Her Majesty’s Revenue and Customs (HMRC) spends a lot of time telling us that ‘tax doesn’t have to be taxing’.
However, a three-year research project carried out for ACCA (the Association of Chartered Certified Accountants) by the Universities of Nottingham and Southampton - called The Management of Tax Knowledge - shows that there is a serious lack of understanding of the tax system amongst those in the corporate world responsible for making tax-decisions for their company.
“There is little point in a tax code if key decision-makers aren’t sure how it works”, said ACCA’s Head of Taxation, Chas Roy-Chowdhury. “Tax knowledge and its sharing amongst key stakeholders must be improved to make the tax system more efficient and to ensure that businesses are paying the right amount of tax.”

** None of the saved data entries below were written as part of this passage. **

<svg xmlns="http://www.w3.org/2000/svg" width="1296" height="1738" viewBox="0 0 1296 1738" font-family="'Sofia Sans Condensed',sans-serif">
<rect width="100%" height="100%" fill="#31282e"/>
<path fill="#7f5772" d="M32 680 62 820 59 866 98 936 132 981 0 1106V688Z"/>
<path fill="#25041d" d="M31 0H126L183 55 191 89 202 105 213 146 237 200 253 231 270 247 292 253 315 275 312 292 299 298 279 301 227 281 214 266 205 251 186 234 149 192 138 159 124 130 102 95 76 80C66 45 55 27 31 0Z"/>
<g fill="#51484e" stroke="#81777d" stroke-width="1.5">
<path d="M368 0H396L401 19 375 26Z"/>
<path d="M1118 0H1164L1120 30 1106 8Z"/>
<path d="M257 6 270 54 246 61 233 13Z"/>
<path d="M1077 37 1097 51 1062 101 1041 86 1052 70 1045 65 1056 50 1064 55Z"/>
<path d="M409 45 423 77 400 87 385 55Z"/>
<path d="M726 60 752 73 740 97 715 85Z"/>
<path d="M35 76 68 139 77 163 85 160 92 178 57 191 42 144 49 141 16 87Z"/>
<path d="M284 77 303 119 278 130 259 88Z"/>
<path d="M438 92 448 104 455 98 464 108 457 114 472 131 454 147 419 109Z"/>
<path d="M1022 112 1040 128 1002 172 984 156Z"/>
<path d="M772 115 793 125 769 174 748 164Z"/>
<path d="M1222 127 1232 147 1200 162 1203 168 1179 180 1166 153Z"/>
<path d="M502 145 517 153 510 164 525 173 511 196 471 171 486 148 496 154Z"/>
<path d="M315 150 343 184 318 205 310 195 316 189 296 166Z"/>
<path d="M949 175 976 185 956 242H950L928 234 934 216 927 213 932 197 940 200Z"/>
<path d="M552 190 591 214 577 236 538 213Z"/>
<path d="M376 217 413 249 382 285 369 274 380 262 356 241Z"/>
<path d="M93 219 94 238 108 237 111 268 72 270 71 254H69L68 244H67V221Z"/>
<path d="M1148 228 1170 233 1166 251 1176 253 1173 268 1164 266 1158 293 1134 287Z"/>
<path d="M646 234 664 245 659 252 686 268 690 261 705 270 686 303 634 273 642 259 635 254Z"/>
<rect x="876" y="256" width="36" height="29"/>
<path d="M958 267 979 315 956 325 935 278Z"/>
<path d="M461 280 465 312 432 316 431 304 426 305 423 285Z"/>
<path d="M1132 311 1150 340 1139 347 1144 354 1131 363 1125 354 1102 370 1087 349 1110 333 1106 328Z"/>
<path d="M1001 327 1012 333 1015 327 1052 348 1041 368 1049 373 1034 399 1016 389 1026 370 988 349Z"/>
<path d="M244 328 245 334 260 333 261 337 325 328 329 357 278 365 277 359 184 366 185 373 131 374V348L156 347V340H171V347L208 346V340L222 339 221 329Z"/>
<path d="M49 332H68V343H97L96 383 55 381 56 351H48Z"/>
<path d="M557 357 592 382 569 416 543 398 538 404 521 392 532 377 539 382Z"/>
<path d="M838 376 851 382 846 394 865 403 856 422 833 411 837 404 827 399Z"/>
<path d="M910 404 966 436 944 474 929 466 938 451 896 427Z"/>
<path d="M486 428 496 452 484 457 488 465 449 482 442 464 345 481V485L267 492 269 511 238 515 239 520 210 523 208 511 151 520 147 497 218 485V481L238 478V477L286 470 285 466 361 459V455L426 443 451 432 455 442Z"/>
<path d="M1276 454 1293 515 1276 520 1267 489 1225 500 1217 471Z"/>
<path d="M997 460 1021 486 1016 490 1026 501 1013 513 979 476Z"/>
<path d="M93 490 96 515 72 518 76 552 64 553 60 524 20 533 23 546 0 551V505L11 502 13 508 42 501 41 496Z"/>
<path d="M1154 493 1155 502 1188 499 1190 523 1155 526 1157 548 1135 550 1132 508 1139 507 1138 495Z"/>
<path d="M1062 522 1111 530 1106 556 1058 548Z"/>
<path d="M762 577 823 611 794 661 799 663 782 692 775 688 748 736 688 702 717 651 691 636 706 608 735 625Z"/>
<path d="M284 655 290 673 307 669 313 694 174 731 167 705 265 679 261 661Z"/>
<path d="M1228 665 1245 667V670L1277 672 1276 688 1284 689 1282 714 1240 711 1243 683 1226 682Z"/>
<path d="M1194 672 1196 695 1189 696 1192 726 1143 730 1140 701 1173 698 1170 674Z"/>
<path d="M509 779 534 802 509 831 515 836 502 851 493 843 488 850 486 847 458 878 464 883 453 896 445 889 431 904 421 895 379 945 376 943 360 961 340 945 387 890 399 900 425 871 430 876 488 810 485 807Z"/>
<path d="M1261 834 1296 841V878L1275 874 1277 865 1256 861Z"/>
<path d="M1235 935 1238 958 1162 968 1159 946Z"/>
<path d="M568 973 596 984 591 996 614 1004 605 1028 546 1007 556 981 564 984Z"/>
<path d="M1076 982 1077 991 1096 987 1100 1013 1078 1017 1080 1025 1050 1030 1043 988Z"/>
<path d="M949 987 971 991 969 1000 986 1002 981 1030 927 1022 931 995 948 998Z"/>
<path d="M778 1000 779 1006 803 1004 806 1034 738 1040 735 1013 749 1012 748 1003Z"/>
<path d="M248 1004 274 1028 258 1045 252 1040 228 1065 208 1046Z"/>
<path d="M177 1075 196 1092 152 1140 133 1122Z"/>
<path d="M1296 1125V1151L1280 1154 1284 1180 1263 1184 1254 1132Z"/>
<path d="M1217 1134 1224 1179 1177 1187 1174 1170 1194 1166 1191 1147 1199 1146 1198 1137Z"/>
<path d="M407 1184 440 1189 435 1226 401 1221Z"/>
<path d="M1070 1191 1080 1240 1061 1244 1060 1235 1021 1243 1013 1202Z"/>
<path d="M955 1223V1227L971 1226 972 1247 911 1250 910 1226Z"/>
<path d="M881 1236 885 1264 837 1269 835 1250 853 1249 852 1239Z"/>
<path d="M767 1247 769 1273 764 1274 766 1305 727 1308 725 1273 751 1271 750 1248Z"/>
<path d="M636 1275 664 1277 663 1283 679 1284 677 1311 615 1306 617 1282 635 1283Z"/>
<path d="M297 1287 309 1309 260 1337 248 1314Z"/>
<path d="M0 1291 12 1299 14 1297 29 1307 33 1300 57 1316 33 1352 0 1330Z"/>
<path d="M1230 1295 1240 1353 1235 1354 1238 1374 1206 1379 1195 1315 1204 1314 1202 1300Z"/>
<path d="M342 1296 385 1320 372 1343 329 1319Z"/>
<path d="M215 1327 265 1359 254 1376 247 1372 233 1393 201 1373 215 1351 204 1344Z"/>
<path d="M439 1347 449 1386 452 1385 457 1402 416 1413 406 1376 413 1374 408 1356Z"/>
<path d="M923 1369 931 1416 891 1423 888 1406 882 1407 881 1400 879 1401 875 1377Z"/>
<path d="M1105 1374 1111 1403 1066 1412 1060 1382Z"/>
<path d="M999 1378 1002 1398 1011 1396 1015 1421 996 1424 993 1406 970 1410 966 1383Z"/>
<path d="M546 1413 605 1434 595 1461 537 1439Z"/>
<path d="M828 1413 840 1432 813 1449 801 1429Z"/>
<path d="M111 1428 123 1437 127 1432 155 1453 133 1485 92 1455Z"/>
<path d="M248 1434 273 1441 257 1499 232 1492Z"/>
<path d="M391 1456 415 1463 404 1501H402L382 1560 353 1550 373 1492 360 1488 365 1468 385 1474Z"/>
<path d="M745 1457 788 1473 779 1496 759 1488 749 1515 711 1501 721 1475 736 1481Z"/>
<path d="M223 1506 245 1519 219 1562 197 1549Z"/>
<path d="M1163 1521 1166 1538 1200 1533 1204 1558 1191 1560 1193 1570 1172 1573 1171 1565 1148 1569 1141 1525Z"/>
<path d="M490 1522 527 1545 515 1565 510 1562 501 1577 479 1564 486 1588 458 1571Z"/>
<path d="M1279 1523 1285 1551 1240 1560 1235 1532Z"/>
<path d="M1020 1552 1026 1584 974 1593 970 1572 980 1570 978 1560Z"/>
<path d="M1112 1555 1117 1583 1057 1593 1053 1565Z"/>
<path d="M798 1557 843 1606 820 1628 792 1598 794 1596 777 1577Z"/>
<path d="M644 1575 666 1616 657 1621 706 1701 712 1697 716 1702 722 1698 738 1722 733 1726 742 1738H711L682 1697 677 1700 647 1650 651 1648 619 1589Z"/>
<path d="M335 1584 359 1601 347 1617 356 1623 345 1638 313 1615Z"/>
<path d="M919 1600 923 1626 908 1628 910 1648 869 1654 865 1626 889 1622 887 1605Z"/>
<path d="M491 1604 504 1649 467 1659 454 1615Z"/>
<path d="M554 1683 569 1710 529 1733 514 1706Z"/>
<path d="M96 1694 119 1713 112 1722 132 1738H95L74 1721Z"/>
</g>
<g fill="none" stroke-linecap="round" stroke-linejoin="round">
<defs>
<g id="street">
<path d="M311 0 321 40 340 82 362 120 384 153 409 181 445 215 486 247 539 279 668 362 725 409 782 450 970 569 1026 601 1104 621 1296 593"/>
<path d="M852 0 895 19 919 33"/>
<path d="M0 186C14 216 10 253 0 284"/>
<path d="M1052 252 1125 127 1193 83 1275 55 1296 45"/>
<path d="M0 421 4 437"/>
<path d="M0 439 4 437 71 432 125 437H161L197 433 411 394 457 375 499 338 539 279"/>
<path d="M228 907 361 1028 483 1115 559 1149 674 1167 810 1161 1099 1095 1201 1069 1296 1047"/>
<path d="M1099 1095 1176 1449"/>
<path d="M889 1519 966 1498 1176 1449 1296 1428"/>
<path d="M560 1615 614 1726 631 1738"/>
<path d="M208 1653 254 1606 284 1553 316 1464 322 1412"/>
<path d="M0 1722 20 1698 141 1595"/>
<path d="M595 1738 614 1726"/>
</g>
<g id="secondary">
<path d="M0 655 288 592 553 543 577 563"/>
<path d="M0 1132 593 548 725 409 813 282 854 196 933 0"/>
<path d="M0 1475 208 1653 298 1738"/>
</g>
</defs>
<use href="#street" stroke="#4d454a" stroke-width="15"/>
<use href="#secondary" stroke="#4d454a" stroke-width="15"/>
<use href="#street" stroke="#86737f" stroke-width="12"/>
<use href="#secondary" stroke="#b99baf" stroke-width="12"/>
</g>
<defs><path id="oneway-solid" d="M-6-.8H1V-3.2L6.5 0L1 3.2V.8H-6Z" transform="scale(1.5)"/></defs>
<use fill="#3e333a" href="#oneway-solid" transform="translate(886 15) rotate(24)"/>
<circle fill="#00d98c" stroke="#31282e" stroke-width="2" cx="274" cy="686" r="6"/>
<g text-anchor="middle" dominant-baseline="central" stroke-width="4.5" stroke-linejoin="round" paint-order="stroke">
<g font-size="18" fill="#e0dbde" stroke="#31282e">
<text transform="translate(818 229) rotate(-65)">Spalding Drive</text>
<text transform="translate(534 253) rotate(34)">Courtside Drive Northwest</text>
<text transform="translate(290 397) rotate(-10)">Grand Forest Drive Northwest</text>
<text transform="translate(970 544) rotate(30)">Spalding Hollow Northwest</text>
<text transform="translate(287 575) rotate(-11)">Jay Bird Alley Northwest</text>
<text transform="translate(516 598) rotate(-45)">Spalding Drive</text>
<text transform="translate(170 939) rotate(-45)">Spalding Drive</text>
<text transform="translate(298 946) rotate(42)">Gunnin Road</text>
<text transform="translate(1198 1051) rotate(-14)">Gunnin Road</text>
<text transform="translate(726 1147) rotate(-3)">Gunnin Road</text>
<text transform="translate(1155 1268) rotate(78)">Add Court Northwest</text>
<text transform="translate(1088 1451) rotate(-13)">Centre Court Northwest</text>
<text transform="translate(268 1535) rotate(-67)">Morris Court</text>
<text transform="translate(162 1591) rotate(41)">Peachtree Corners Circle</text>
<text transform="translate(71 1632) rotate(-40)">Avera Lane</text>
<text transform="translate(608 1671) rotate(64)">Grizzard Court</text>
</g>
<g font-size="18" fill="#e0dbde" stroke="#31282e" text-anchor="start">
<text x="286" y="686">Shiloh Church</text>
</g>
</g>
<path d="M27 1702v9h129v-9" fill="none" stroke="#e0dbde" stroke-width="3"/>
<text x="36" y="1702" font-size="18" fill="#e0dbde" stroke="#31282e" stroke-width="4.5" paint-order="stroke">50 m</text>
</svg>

The Management of Tax Knowledge shows that even when companies have retained the services of an accountancy firm to help them with tax decisions, the information provided to the advisory accountancy firm is neither in the appropriate format, nor is it delivered in a timely fashion.
The research also identified potential problems in the relationship between HMRC and businesses. As the ultimate source of much tax knowledge, it is vital that HMRC communicates effectively with its stakeholders. However, while the majority of respondents to ACCA’s surveys and interviews said they had a ‘good’ relationship with HMRC, only around 25% said they felt they had sufficient opportunities to share tax knowledge with the taxman.
“HMRC needs to consider ways of raising levels of tax knowledge”, added Mr Roy-Chowdhury. “More effective use of the internet may help reduce some of the lack of communication, but at the very least, HMRC needs to improve its feedback capacities. This would ensure that any problems companies are having with tax law, particularly its interpretation, are identified quickly. Meanwhile, businesses should consider the benefits of investing more in developing internal tax experts.”
The research also suggests that a means of providing anonymous feedback to the taxman should be considered to encourage an in-depth discussion of issues.
Mr Roy-Chowdhury continued: “The other key provider of tax knowledge to businesses is accountancy firms. Considering the majority of small businesses use their accountant as their primary source of business advice, it could be useful for the HMRC to improve further its relationships with accountancy bodies or similar professional institutions in order to improve the dissemination of tax knowledge, as well as improving how it offers feedback.”